Addressing the shortage of effective therapies for Alzheimer's is a critical unmet medical need. Scientists at Sanford Burnham Prebys have unearthed significant real-world correlations between commonly used HIV medications and a diminished occurrence of the brain disorder.

Published in Pharmaceuticals, the study spearheaded by Jerold Chun, M.D., Ph.D., builds upon his team's groundbreaking 2018 revelation in Nature, explaining how somatic gene recombination in neurons generates numerous new gene variants within Alzheimer's-afflicted brains. Crucially, it unveiled the utilization of the same enzyme found in HIV, reverse transcriptase (RT), in the recombination of the Alzheimer's-associated gene, APP.

RT, a pivotal enzyme for HIV and various other viruses, initiates the development of chronic infections by copying RNA molecules and converting them into complementary DNA duplicates, which are then integrated back into the cell's DNA, causing permanent sequence alterations.

While HIV drugs impede RT activity to combat viral infection, the brain has its own RTs distinct from those in viruses.

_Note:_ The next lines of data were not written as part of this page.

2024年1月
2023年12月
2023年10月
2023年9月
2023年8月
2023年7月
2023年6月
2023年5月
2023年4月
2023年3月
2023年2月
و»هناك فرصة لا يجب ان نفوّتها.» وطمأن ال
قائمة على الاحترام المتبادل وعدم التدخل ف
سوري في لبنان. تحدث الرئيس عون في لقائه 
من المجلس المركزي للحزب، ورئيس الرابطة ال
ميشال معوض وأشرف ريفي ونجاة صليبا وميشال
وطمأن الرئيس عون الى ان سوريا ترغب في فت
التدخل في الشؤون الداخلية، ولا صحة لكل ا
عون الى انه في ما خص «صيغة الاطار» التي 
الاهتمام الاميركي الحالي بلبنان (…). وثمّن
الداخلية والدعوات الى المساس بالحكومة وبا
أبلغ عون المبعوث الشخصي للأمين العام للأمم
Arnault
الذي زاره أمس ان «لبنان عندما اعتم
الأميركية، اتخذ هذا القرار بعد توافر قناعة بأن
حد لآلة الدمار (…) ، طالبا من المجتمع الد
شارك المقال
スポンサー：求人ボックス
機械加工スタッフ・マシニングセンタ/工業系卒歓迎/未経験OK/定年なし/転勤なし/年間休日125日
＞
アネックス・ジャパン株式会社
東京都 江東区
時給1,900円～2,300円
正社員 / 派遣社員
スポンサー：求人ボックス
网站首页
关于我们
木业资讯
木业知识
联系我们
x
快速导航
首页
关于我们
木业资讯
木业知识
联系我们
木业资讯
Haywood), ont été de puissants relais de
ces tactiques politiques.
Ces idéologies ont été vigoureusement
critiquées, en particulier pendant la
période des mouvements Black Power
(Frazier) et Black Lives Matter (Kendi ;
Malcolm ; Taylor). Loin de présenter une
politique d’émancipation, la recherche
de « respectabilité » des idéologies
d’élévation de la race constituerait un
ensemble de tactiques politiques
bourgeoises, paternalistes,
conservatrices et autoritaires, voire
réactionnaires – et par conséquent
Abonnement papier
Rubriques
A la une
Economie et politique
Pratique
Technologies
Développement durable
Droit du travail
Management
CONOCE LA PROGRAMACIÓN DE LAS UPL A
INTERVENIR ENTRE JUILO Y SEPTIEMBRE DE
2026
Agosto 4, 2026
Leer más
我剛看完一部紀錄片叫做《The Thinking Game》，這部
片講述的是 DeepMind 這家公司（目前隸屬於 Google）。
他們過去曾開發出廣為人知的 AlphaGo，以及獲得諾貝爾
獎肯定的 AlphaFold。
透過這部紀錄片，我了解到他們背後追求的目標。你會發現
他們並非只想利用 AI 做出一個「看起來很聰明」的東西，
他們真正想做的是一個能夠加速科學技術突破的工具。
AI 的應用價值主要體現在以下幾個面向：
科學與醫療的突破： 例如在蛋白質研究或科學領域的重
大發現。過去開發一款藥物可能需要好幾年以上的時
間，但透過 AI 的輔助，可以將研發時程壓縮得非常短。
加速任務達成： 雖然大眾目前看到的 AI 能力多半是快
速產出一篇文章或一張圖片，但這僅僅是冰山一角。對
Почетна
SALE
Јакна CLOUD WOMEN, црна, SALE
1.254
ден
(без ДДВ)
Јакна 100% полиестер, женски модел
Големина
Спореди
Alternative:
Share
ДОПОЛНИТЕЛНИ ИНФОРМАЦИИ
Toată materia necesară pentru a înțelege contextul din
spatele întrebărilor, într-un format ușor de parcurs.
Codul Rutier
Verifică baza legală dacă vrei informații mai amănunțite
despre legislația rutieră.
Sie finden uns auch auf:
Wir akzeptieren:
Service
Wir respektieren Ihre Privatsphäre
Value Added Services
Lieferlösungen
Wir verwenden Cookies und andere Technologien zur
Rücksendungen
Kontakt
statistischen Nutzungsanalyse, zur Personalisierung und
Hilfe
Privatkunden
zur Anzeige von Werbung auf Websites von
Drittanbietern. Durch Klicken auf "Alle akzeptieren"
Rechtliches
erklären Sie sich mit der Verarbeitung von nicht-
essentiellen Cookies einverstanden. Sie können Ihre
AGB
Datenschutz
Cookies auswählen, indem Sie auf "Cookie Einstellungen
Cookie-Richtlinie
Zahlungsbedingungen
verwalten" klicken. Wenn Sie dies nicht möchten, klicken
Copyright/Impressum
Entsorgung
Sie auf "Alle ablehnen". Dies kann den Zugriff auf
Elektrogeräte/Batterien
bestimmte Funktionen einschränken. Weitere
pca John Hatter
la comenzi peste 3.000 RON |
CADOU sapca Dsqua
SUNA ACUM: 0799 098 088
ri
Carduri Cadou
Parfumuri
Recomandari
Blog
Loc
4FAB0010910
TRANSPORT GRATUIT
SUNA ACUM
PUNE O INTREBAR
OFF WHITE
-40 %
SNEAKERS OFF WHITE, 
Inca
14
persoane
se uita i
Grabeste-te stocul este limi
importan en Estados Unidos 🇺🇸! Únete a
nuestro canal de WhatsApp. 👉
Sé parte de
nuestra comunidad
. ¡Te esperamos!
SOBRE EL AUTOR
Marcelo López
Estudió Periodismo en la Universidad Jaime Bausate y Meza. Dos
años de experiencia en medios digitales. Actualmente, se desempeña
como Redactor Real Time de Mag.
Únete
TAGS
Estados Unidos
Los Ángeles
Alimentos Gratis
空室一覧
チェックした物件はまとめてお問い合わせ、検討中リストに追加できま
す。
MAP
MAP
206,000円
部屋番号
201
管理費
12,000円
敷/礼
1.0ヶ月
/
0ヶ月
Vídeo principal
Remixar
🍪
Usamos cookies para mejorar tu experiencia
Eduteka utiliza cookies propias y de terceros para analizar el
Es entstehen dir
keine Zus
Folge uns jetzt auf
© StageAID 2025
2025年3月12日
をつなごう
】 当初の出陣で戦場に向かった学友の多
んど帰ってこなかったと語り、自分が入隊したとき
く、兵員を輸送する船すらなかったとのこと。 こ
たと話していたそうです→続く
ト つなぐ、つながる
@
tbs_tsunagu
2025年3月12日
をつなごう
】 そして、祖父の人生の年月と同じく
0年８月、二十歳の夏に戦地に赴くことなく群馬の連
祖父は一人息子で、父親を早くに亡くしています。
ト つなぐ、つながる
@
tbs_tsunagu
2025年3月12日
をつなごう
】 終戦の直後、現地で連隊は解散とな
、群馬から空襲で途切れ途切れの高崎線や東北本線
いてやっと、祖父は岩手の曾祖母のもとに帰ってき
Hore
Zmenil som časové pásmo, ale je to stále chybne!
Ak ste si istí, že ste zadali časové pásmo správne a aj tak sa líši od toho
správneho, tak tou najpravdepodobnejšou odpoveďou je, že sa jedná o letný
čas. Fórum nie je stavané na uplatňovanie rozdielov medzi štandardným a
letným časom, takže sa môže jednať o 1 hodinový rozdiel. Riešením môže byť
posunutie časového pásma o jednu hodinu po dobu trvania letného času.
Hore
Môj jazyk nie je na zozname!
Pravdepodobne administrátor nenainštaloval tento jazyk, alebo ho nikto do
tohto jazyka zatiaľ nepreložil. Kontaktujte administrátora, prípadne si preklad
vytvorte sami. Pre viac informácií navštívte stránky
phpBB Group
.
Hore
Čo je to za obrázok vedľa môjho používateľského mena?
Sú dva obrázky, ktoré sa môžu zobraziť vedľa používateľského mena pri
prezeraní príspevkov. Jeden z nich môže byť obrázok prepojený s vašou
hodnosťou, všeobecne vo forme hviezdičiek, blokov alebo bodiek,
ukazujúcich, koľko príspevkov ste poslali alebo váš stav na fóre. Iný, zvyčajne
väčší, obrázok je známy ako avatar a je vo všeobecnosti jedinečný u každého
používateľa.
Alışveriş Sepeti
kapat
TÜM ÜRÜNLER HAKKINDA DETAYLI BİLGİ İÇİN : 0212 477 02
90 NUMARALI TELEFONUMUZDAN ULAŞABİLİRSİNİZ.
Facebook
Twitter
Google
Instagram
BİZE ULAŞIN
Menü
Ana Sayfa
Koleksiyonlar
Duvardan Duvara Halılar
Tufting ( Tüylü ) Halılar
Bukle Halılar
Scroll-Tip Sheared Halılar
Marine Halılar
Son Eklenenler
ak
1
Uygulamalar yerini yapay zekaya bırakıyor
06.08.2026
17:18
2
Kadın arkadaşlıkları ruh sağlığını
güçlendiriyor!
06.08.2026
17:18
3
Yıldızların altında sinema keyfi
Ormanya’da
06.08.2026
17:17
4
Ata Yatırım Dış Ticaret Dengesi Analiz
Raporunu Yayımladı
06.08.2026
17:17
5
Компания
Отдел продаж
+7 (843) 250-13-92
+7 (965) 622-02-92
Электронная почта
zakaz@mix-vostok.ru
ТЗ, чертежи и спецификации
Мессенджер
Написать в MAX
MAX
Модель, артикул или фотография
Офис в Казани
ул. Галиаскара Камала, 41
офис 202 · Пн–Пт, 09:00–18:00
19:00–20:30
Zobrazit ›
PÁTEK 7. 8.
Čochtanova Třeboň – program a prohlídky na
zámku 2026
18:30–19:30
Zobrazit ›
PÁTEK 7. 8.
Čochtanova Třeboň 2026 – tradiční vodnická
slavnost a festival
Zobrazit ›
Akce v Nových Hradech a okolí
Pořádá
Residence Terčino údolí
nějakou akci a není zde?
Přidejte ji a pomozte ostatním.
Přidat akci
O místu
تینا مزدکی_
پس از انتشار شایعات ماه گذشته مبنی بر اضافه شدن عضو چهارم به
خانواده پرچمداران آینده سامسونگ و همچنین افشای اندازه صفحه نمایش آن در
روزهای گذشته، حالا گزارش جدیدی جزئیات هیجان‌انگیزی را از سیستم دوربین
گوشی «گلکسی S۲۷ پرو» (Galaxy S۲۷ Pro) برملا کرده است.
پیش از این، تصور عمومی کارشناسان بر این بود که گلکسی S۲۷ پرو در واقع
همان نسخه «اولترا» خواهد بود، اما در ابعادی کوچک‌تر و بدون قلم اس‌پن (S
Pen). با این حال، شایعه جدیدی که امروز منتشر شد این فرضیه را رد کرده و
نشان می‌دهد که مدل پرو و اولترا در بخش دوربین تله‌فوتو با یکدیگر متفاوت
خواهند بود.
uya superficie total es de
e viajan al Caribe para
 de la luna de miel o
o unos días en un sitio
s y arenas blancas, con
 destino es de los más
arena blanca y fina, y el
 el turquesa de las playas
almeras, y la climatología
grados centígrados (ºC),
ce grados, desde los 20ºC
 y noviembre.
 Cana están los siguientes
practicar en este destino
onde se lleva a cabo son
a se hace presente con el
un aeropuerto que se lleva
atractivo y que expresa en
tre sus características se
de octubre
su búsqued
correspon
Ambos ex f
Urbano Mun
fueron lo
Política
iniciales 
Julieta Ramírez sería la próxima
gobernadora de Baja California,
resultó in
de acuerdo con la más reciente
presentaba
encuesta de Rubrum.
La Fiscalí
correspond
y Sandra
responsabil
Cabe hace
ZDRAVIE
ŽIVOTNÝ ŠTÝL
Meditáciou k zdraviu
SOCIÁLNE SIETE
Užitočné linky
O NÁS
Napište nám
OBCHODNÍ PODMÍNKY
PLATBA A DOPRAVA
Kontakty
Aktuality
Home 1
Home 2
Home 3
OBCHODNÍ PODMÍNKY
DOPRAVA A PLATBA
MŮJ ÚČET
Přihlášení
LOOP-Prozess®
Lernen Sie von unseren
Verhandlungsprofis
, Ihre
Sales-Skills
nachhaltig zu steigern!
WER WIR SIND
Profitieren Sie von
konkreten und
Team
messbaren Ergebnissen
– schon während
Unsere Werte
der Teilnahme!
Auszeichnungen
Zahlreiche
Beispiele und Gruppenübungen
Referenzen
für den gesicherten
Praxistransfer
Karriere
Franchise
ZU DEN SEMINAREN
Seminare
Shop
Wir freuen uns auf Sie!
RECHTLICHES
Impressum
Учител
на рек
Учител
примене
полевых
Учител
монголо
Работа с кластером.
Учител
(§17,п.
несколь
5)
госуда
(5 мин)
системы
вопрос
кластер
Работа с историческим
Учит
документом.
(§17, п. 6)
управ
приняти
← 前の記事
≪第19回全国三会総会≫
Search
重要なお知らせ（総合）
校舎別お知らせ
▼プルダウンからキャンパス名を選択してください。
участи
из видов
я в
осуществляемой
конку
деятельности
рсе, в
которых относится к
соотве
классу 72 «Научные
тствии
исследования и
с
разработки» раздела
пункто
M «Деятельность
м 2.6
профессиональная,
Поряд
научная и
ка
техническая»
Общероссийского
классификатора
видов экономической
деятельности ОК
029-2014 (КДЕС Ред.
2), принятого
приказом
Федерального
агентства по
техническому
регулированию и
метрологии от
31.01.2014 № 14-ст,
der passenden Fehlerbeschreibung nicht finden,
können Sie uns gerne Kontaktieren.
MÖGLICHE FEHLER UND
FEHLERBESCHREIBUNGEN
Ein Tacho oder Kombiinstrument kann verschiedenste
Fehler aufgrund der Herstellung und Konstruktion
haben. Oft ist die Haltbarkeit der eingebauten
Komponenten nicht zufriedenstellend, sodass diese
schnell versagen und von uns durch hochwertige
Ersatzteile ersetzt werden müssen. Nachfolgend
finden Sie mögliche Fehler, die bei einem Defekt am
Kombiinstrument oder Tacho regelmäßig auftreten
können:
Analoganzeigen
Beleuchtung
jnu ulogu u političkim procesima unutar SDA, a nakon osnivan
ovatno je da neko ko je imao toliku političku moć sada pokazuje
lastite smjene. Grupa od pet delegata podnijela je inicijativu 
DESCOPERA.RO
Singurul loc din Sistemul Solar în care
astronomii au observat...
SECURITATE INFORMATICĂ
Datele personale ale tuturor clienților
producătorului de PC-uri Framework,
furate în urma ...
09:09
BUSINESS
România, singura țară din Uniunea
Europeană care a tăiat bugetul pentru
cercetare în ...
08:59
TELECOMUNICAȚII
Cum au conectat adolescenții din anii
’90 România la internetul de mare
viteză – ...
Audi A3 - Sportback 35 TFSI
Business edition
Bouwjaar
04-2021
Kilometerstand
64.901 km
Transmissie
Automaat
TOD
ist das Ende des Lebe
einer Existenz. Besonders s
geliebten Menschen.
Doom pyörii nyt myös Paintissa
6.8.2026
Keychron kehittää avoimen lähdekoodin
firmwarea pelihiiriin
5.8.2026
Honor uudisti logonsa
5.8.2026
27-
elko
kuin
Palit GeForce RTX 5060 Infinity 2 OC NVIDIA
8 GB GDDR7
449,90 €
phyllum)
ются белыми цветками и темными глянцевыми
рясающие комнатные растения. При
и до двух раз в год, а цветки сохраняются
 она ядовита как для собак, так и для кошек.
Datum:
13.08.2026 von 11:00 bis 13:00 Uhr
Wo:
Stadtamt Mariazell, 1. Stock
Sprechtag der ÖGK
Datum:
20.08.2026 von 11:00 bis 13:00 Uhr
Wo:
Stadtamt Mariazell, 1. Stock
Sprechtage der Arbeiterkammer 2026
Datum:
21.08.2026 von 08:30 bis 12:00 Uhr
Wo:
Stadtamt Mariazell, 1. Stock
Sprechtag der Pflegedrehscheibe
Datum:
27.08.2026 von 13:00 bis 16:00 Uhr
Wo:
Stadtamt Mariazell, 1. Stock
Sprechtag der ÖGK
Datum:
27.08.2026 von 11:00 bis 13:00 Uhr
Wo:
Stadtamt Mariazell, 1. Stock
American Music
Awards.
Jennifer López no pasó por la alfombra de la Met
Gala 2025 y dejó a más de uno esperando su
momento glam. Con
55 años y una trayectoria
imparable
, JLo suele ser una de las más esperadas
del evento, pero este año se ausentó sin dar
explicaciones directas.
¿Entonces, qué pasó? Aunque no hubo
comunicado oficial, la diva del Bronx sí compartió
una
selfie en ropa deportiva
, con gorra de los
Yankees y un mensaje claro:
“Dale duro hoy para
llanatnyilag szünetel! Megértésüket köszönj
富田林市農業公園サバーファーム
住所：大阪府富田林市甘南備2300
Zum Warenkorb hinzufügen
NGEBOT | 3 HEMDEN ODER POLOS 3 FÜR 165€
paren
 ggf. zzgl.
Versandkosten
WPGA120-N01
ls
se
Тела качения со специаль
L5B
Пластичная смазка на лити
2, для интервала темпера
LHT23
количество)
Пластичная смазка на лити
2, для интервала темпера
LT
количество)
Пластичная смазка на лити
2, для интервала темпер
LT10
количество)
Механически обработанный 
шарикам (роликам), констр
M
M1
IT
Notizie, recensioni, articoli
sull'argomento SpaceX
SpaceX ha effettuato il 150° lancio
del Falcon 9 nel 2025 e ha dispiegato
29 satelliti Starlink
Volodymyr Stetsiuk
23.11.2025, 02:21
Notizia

The research team hypothesized that inhibiting brain RTs with HIV medications could benefit Alzheimer's patients.

Analyzing anonymized medical records and prescription claims from over 225,000 control and HIV-positive patients, the team found a statistically significant reduction in Alzheimer's disease incidence and prevalence associated with RT inhibitor exposure.

"Thus, we looked at HIV-positive individuals taking RT inhibitors and other combined antiretroviral therapies as they aged, and asked the question: How many of them got Alzheimer's disease?" Chun said, according to Neuroscience News.

"And the answer is that there were many fewer than might have been expected compared to the general population."

The retrospective study revealed a noteworthy discrepancy in Alzheimer's diagnoses between HIV-positive individuals taking RT inhibitors and the general population, indicating a potential avenue for further research into Alzheimer's therapeutics.

Chun has emphasized the need for identifying specific forms of RTs active in the Alzheimer's-syricken brain for targeted treatment development, alongside advocating for prospective clinical trials investigating the efficacy of currently available RT inhibitors in individuals with early Alzheimer's.

"What we're looking at now is very crude," explained Chun. "The clear next step for our lab is to identify which versions of RTs are at work in the [Alzheimer's] brain so that more targeted treatments can be discovered, while prospective clinical trials of currently available RT inhibitors on persons with early [Alzheimer's] should be pursued."

Jerold Chun, M.D., Ph.D., holds a professorship in the Center for Genetic Disorders and Aging Research at Sanford Burnham Prebys. Additional authors of the study include Tiffany W. Chow, Mark Raupp, Matthew W. Reynolds, Siying Li, and Gwendolyn E. Kaeser.